# Work item A
According to the text about the tribal weavings exhibition, how many woven bags will the exhibition highlight?
# Work item B
Carry on the text about the tribal weavings exhibition past its final sentence.

# Text shown
[Start of section]

Portable Storage: Tribal Weavings from the Collection of William and Inger Ginsberg
Deniz Beyazit
Wednesday, October 4, 2017
Field Trip to the Metropolitan Museum of Art
Woven bags carried by nomads in the Middle East were designed to contain all of the necessities of life, from bedding to salt. This exhibition will highlight 19 distinctly patterned examples of woven bags from nomadic cultures in Iran, Turkey, and the Caucasus, along with one striking pile-woven saddle cover. Featuring geometric patterns as well as stylized floral and animal motifs, these textiles are both utilitarian and expressive of a highly sophisticated tribal esthetic. The 2015 gift of these brightly colored works greatly expands the Museum’s holdings of tribal weavings from the region and lends insight into a way of life practiced in the Middle East for hundreds of years. The exhibition will also include two Islamic paintings from the Museum’s collection that illustrate bags and trappings in use in traditional society.

[End of section]

# Extracted data
[Start of section]

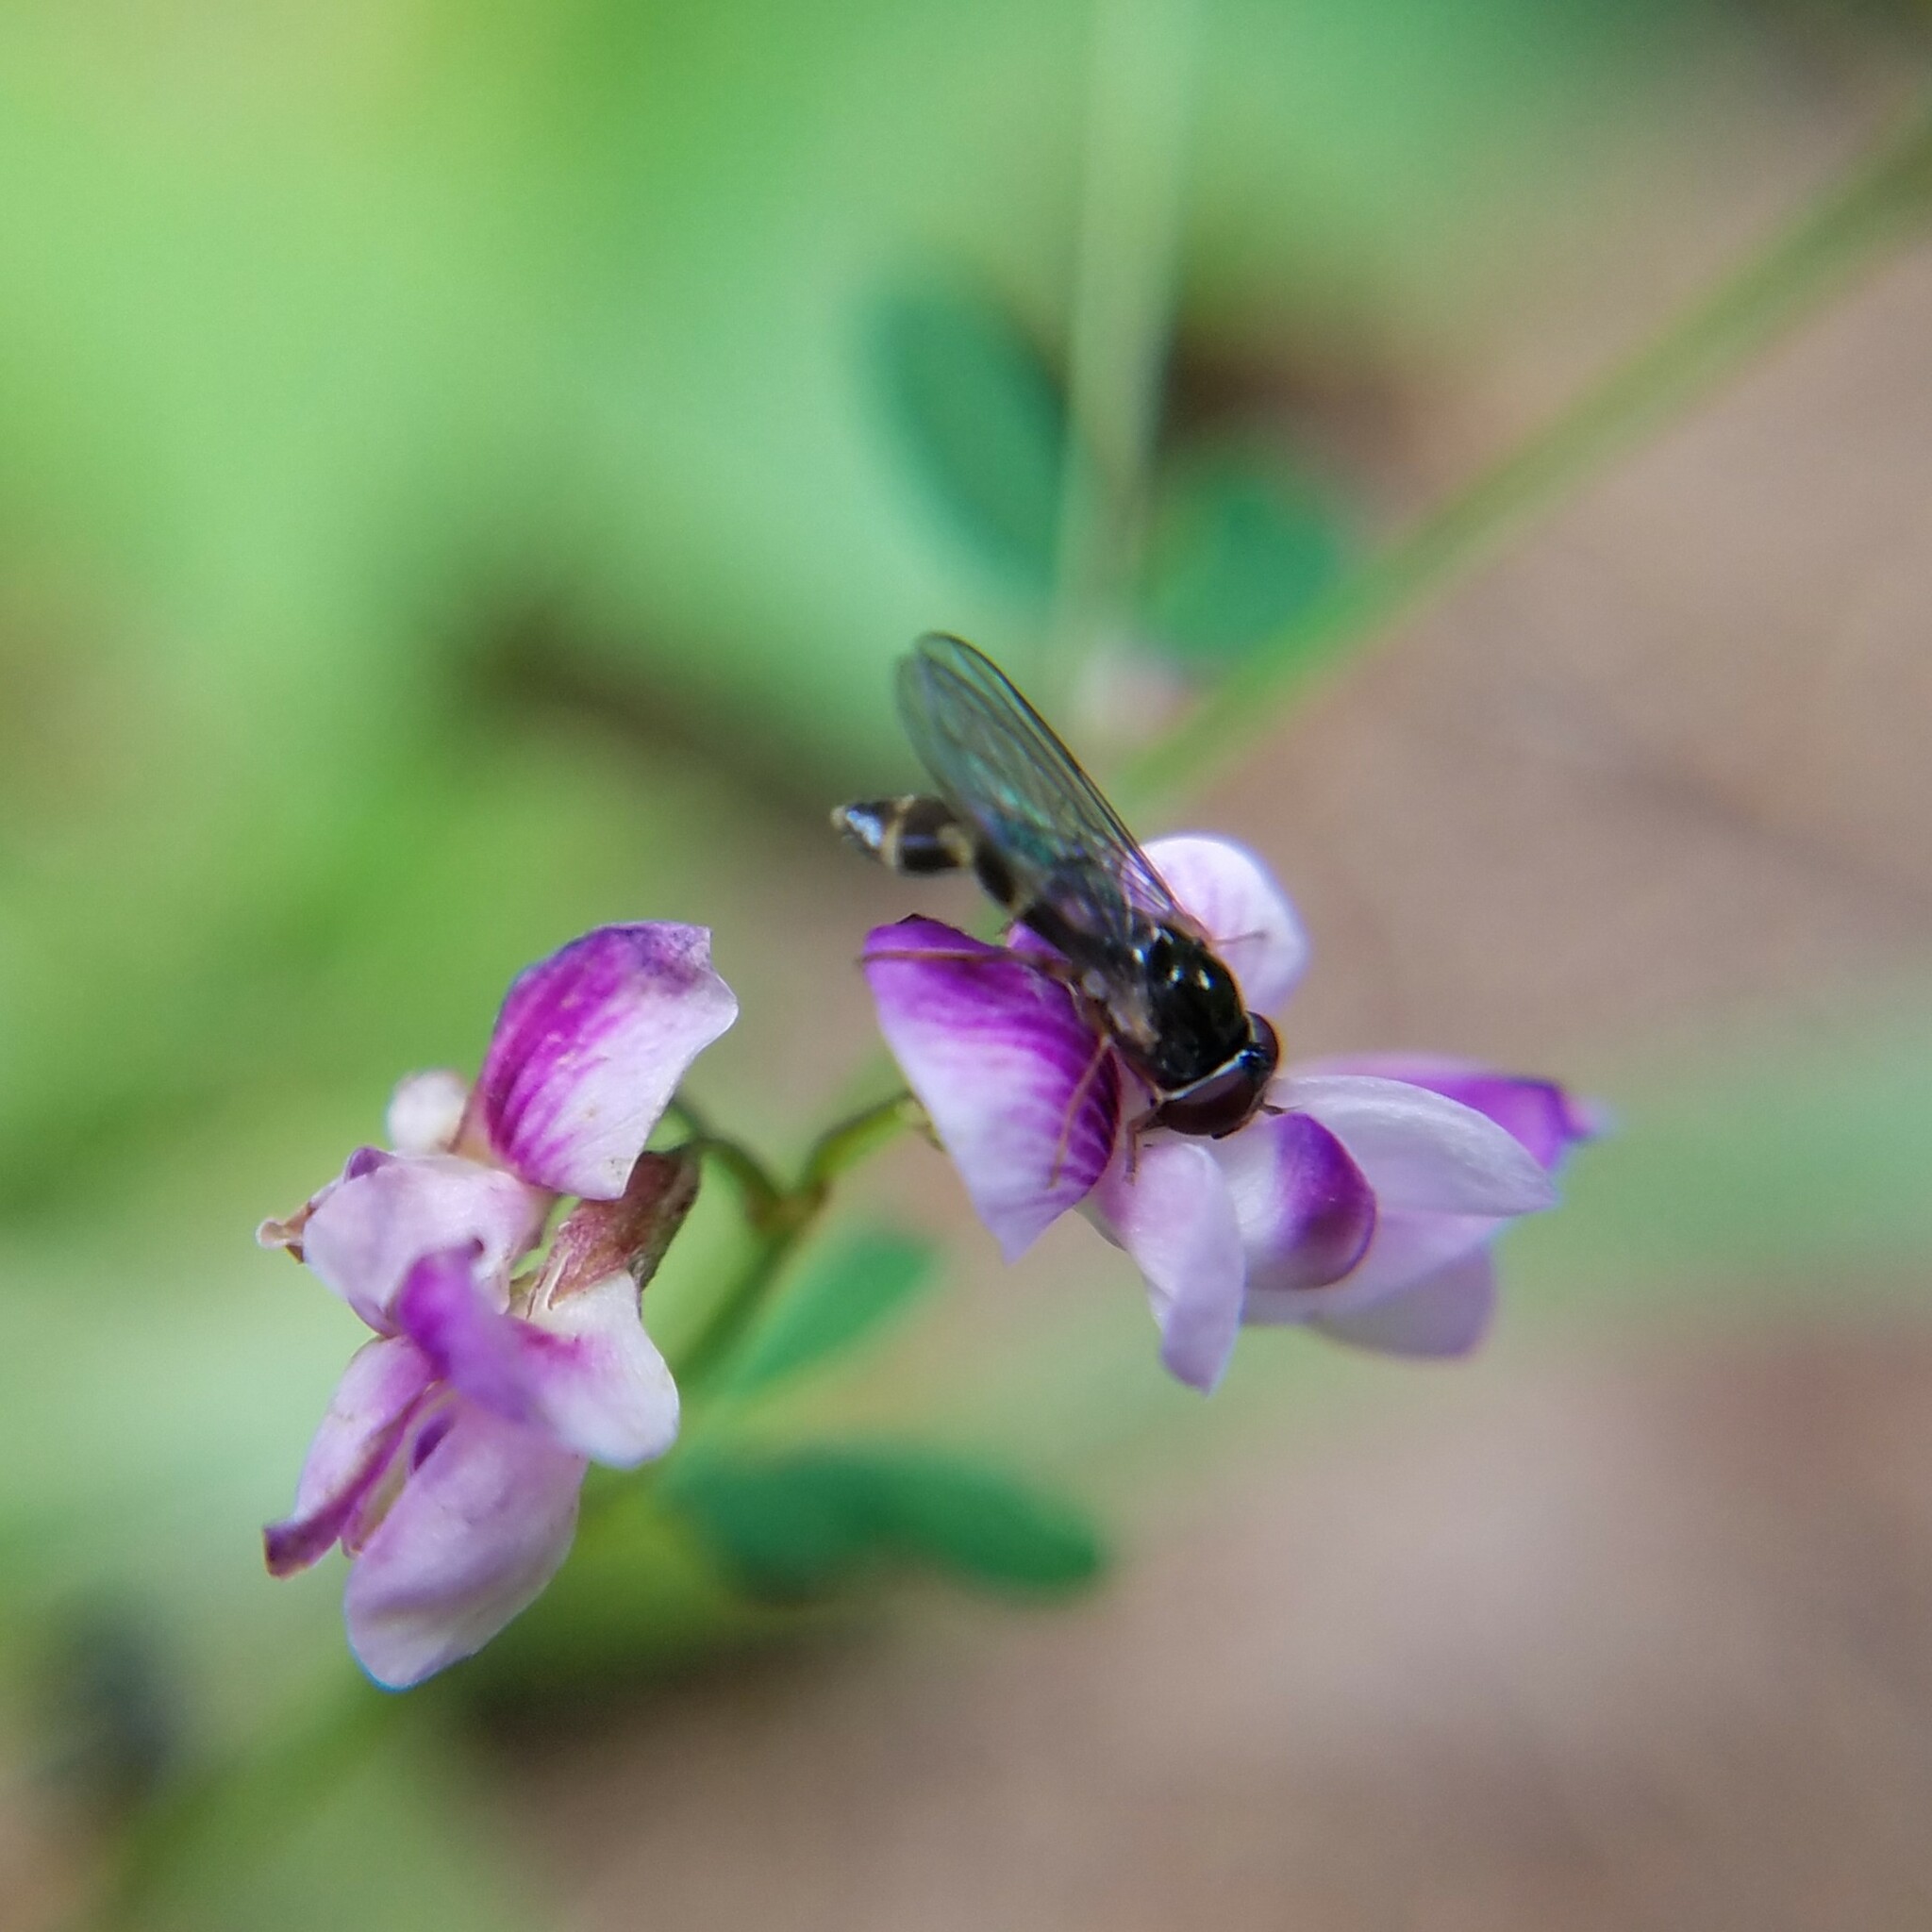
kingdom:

[End of section]
[Start of section]

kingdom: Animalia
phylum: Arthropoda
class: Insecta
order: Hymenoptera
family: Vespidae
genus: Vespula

[End of section]
[Start of section]

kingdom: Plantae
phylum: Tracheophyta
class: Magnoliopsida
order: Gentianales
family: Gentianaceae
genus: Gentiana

[End of section]

# Answer section A
19

# Answer section B
A graduate of the Sorbonne in Paris, Dr. Deniz Beyazit is an associate curator in theDepartment of Islamic Art at The Metropolitan Museum of Art, New York, which she joined in 2010. Her expertise and research fields, vary from medieval Islamic to Ottoman arts, and comprise medieval Islamic metalwork, carpets and textiles, medieval palatine architecture in the Northern Mesopotamia, Islamic prayer books, and art in the context of pilgrimage to Mecca and Medina in Ottoman times. Among her exhibitions are: Carpets of the East in Paintings from the West. Together with her colleagues Dr. Sheila Canby and Dr. Martina Rugiadi, she co-curated the landmark international exhibition and co-authored its accompanying publicationCourt and Cosmos: The Great Age of the Seljuqs. Together with Walter B. Denny, she is responsible for creating this exhibition.